Bu istisna bize hukukun, bazen katı şekil kurallarından ziyade, tarafların davranışlarına, hakkaniyete ve yaratılan fiili duruma üstünlük tanıdığını göstermektedir. Böylece, edimini aldıktan sonra “sözleşme geçersizdir” diyerek kendi sorumluluğundan kaçmaya çalışan tarafın kötü niyetli davranışının önüne geçilmiş olur.

4. Sözleşme Kutsaldır: Otoparktan Metrekareye, Küçük Sapmaların Büyük Sonuçları

Bir inşaat projesinin anayasası; taraflar arasında imzalanan sözleşme, ekindeki teknik şartname ve belediyece onaylanmış mimari projedir. Müteahhidin borcu, sadece herhangi bir bina inşa etmek değil, yapılan imalatın bu belgelerdeki her bir detaya harfiyen uygun olmasını sağlamaktır.

Yargıtay’ın, sözleşmedeki en küçük sapmaları dahi ciddiye aldığını gösteren kararları, bu detayların ne kadar büyük mali sorumluluklara yol açabileceğinin altını çizmektedir:

  • Otopark Eksikliği: Bir davada, projede her daireye 2 araçlık kapalı otopark vadedilmişken, müteahhidin 1,5 araçlık yer yapması, sözleşmeye aykırılık olarak kabul edilmiş ve arsa sahipleri, dairelerinin bu eksiklikten kaynaklanan “değer kaybı tazminatı”nı kazanmıştır.
  • Metrekare Farkı: Başka bir uyuşmazlıkta, dairelerin sözleşmede belirtilen 175 m² yerine 166 m² olarak inşa edilmesi, arsa sahipleri için haklı bir talep konusu olmuş ve bu durum taraflar arasında davaya yol açmıştır.

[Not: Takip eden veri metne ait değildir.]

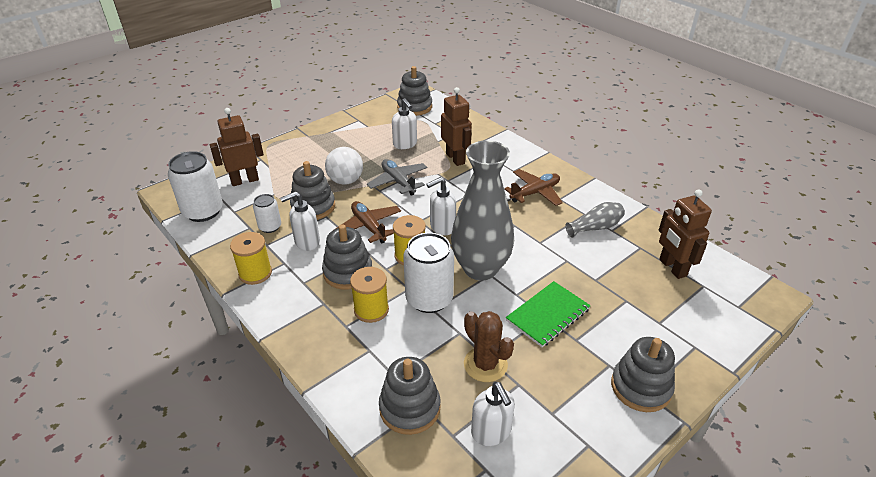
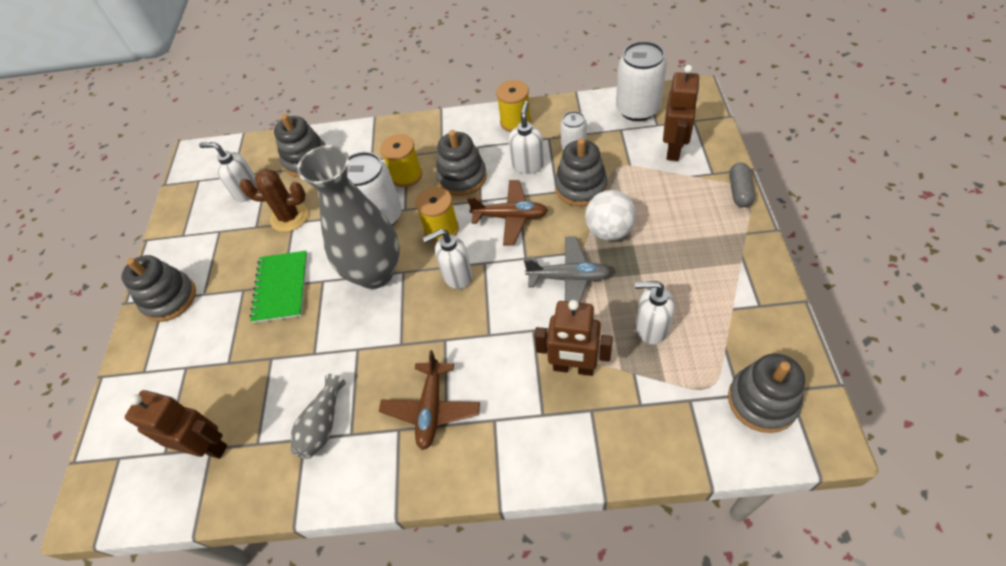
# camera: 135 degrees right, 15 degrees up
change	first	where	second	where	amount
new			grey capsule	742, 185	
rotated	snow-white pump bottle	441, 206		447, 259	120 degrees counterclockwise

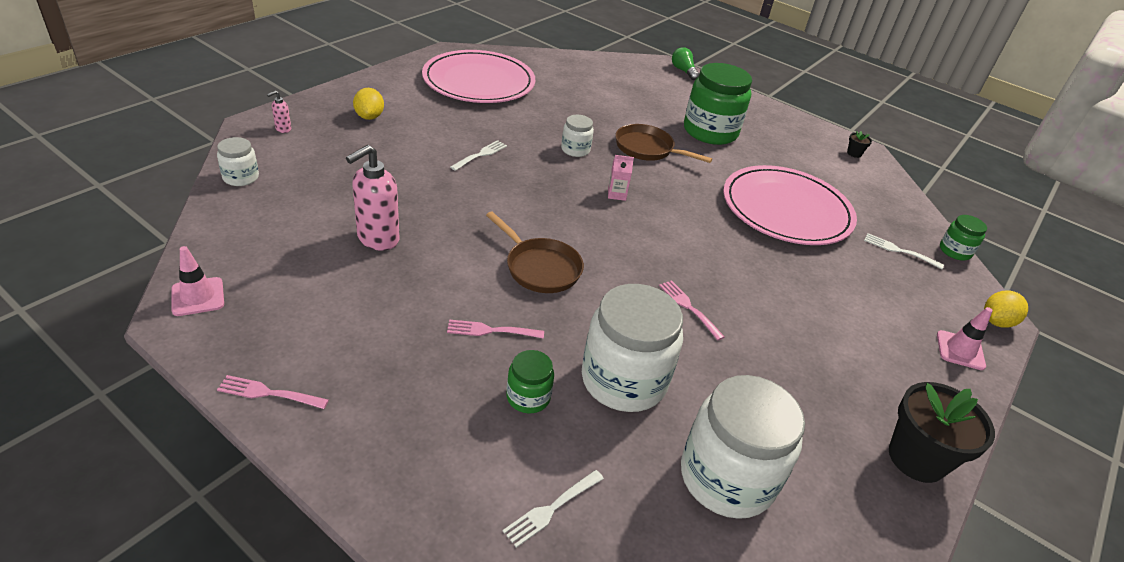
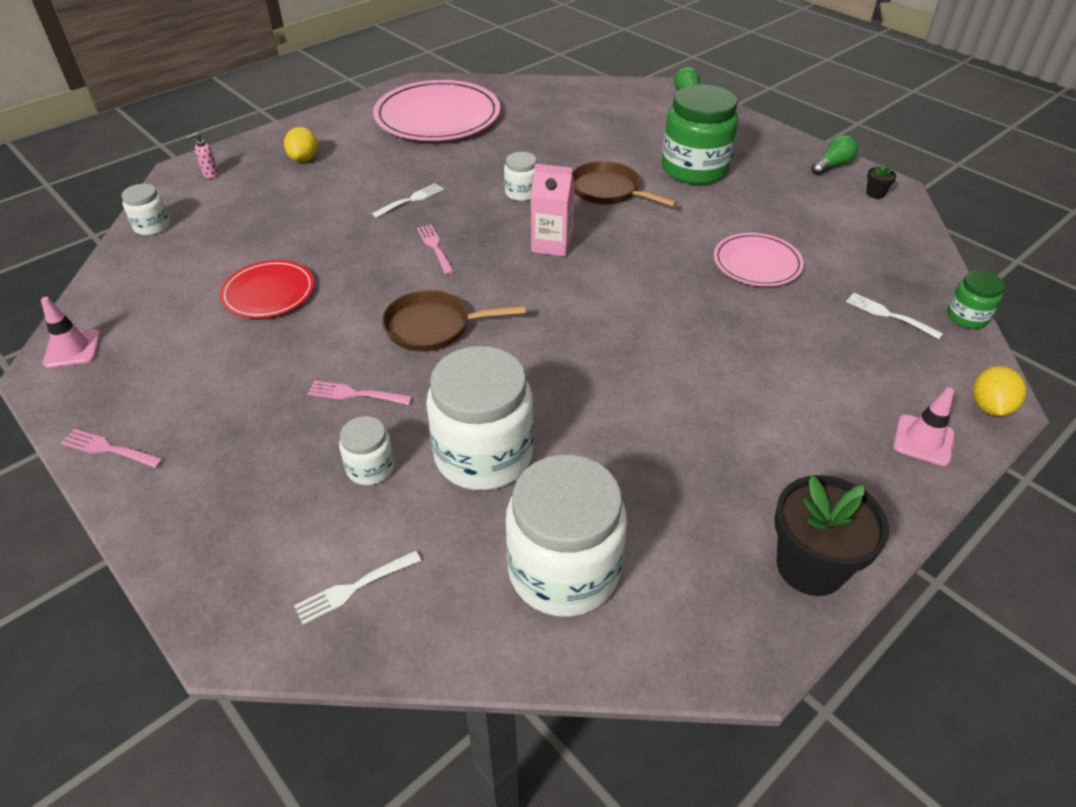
# camera: 15 degrees right, 5 degrees up
change	first	where	second	where	amount
new			green lightbulb	834, 155	
shifted	rosy dinner fork	692, 310		435, 250	
swapped	rosy pump bottle	372, 198	scarlet plate	267, 289	
repainted	green preserve jar	530, 381	snow-white preserve jar	367, 450	
rotated	brown skillet	535, 252		454, 321	120 degrees clockwise
rotated	golden toy lemon	1006, 309		999, 391	45 degrees counterclockwise
scaled	rosy milk carton	621, 178		553, 210	x1.68
scaled	rosy plate	790, 205		759, 259	x0.55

Bu örnekler, sözleşmede yazan her bir cümlenin, projede çizilen her bir çizginin bağlayıcı olduğunu net bir şekilde ortaya koymaktadır. Otopark sayısı, daire metrekaresi, kullanılacak malzemenin markası veya sosyal donatı alanları gibi detaylardaki sapmalar, müteahhit için ciddi tazminat sorumlulukları doğurabilir.

——————————————————————————–

Sonuç: Detaylarda Gizli Koruma

Bu yazıda ele aldığımız dört kritik nokta, arsa payı karşılığı inşaat sözleşmelerinin ne kadar dikkat, özen ve hukuki bilgi gerektiren metinler olduğunu bir kez daha göstermektedir. Görüldüğü üzere, avans tapunun zayıflığından noter onayının yokluğunun şaşırtıcı gücüne, Yapı Kayıt Belgesi’nin yanıltıcı etkisinden projedeki milimetrik sapmaların maliyetine kadar, bu sözleşmeler öngörülemeyen riskler ve istisnalarla doludur.

İster arsasını değerlendiren bir malik, ister projeyi üstlenen bir müteahhit, isterse de bu projelerden hayalindeki evi satın alan bir alıcı olun; unutmayın ki haklarınızın korunması, sözleşmenin ve projenin detaylarında gizlidir.

Peki, siz bir inşaat sözleşmesi yaparken veya müteahhitten bir ev alırken, haklarınızı korumak için bu detayların ne kadar farkındasınız?